You've followed up pointing out that the actual central question was "So, why
is it so hard, when confronted with facts about the consequences of your
decisions, to really think about the meaning of your actions".

As I said in the my first reply, I think it's pretty clear that people in this
discussion thread, and most people frequenting this website, are not OK with
this.

And in response to the more recent comment: plenty of people in this thread
are demonstrating that they are thinking about the consequences of their
decisions.

But as I, and plenty of others here have pointed out, no amount of "thinking
about consequences" will change the fact that the consequences of an
individual's actions in insolation are profoundly different to the
consequences of the same action co-ordinated across the entire society.

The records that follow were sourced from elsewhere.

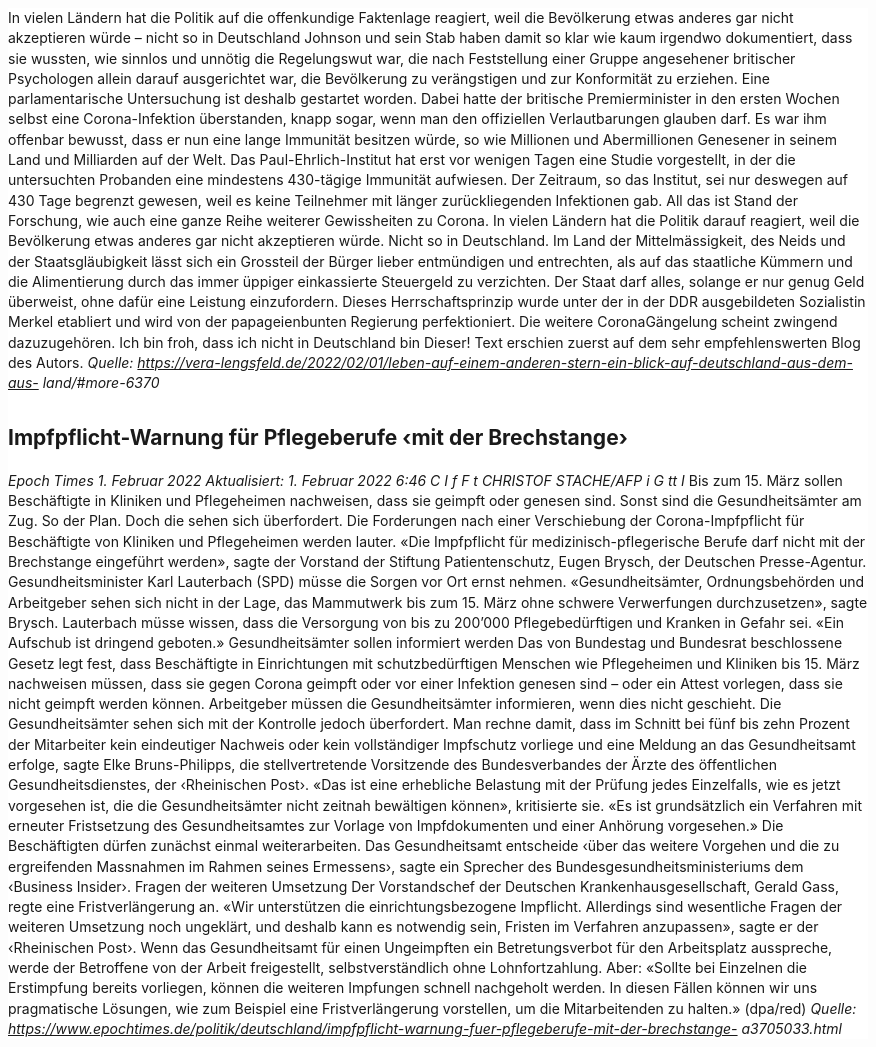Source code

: In vielen Ländern hat die Politik auf die offenkundige Faktenlage reagiert, weil die Bevölkerung etwas anderes gar nicht akzeptieren würde – nicht so in Deutschland Johnson und sein Stab haben damit so klar wie kaum irgendwo dokumentiert, dass sie wussten, wie sinnlos und unnötig die Regelungswut war, die nach Feststellung einer Gruppe angesehener britischer Psychologen allein darauf ausgerichtet war, die Bevölkerung zu verängstigen und zur Konformität zu erziehen. Eine parlamentarische Untersuchung ist deshalb gestartet worden. Dabei hatte der britische Premierminister in den ersten Wochen selbst eine Corona-Infektion überstanden, knapp sogar, wenn man den offiziellen Verlautbarungen glauben darf. Es war ihm offenbar bewusst, dass er nun eine lange Immunität besitzen würde, so wie Millionen und Abermillionen Genesener in seinem Land und Milliarden auf der Welt. Das Paul-Ehrlich-Institut hat erst vor wenigen Tagen eine Studie vorgestellt, in der die untersuchten Probanden eine mindestens 430-tägige Immunität aufwiesen. Der Zeitraum, so das Institut, sei nur deswegen auf 430 Tage begrenzt gewesen, weil es keine Teilnehmer mit länger zurückliegenden Infektionen gab. All das ist Stand der Forschung, wie auch eine ganze Reihe weiterer Gewissheiten zu Corona. In vielen Ländern hat die Politik darauf reagiert, weil die Bevölkerung etwas anderes gar nicht akzeptieren würde. Nicht so in Deutschland.
Im Land der Mittelmässigkeit, des Neids und der Staatsgläubigkeit lässt sich ein Grossteil der Bürger lieber entmündigen und entrechten, als auf das staatliche Kümmern und die Alimentierung durch das immer üppiger einkassierte Steuergeld zu verzichten. Der Staat darf alles, solange er nur genug Geld überweist, ohne dafür eine Leistung einzufordern. Dieses Herrschaftsprinzip wurde unter der in der DDR ausgebildeten Sozialistin Merkel etabliert und wird von der papageienbunten Regierung perfektioniert. Die weitere CoronaGängelung scheint zwingend dazuzugehören. Ich bin froh, dass ich nicht in Deutschland bin Dieser! Text erschien zuerst auf dem sehr empfehlenswerten Blog des Autors.
_Quelle:_ _https://vera-lengsfeld.de/2022/02/01/leben-auf-einem-anderen-stern-ein-blick-auf-deutschland-aus-dem-aus-_ _land/#more-6370_
## Impfpflicht-Warnung für Pflegeberufe ‹mit der Brechstange›
_Epoch Times 1. Februar 2022 Aktualisiert: 1. Februar 2022 6:46_ _C_ _I_ _f_ _F t_ _CHRISTOF STACHE/AFP i_ _G tt I_ Bis zum 15. März sollen Beschäftigte in Kliniken und Pflegeheimen nachweisen, dass sie geimpft oder genesen sind. Sonst sind die Gesundheitsämter am Zug. So der Plan. Doch die sehen sich überfordert. Die Forderungen nach einer Verschiebung der Corona-Impfpflicht für Beschäftigte von Kliniken und Pflegeheimen werden lauter. «Die Impfpflicht für medizinisch-pflegerische Berufe darf nicht mit der Brechstange eingeführt werden», sagte der Vorstand der Stiftung Patientenschutz, Eugen Brysch, der Deutschen Presse-Agentur. Gesundheitsminister Karl Lauterbach (SPD) müsse die Sorgen vor Ort ernst nehmen. «Gesundheitsämter, Ordnungsbehörden und Arbeitgeber sehen sich nicht in der Lage, das Mammutwerk bis zum 15. März ohne schwere Verwerfungen durchzusetzen», sagte Brysch. Lauterbach müsse wissen, dass die Versorgung von bis zu 200’000 Pflegebedürftigen und Kranken in Gefahr sei. «Ein Aufschub ist dringend geboten.» Gesundheitsämter sollen informiert werden Das von Bundestag und Bundesrat beschlossene Gesetz legt fest, dass Beschäftigte in Einrichtungen mit schutzbedürftigen Menschen wie Pflegeheimen und Kliniken bis 15. März nachweisen müssen, dass sie gegen Corona geimpft oder vor einer Infektion genesen sind – oder ein Attest vorlegen, dass sie nicht geimpft werden können. Arbeitgeber müssen die Gesundheitsämter informieren, wenn dies nicht geschieht.
Die Gesundheitsämter sehen sich mit der Kontrolle jedoch überfordert. Man rechne damit, dass im Schnitt bei fünf bis zehn Prozent der Mitarbeiter kein eindeutiger Nachweis oder kein vollständiger Impfschutz vorliege und eine Meldung an das Gesundheitsamt erfolge, sagte Elke Bruns-Philipps, die stellvertretende Vorsitzende des Bundesverbandes der Ärzte des öffentlichen Gesundheitsdienstes, der ‹Rheinischen Post›. «Das ist eine erhebliche Belastung mit der Prüfung jedes Einzelfalls, wie es jetzt vorgesehen ist, die die Gesundheitsämter nicht zeitnah bewältigen können», kritisierte sie. «Es ist grundsätzlich ein Verfahren mit erneuter Fristsetzung des Gesundheitsamtes zur Vorlage von Impfdokumenten und einer Anhörung vorgesehen.» Die Beschäftigten dürfen zunächst einmal weiterarbeiten. Das Gesundheitsamt entscheide ‹über das weitere Vorgehen und die zu ergreifenden Massnahmen im Rahmen seines Ermessens›, sagte ein Sprecher des Bundesgesundheitsministeriums dem ‹Business Insider›.
Fragen der weiteren Umsetzung Der Vorstandschef der Deutschen Krankenhausgesellschaft, Gerald Gass, regte eine Fristverlängerung an. «Wir unterstützen die einrichtungsbezogene Impflicht. Allerdings sind wesentliche Fragen der weiteren Umsetzung noch ungeklärt, und deshalb kann es notwendig sein, Fristen im Verfahren anzupassen», sagte er der ‹Rheinischen Post›.
Wenn das Gesundheitsamt für einen Ungeimpften ein Betretungsverbot für den Arbeitsplatz ausspreche, werde der Betroffene von der Arbeit freigestellt, selbstverständlich ohne Lohnfortzahlung. Aber: «Sollte bei Einzelnen die Erstimpfung bereits vorliegen, können die weiteren Impfungen schnell nachgeholt werden. In diesen Fällen können wir uns pragmatische Lösungen, wie zum Beispiel eine Fristverlängerung vorstellen, um die Mitarbeitenden zu halten.» (dpa/red) _Quelle:_ _https://www.epochtimes.de/politik/deutschland/impfpflicht-warnung-fuer-pflegeberufe-mit-der-brechstange-_ _a3705033.html_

The voting system works (to the extent that it does work - and I must say
where I live, in Australia, it works much better through being legally
compulsory and therefore not subject to manipulation of
eligibility+attendance), because the cost is low (take a few hours out of your
day once every couple/few years) and the payoff relatively high (feel you have
a stake in your democracy/society, influence policy, celebrate the victory if
your candidate/party wins).

Other forms of co-ordinated activity all have equivalent factors of cost vs.
payoff that lead to the intended outcome.

So I guess there's your answer: to solve this problem, there needs to be a
cost vs. benefit formulation that leads to a widespread change in behaviour.

------
sul_tasto
Seems like this is never the type of issue discussed at Davos.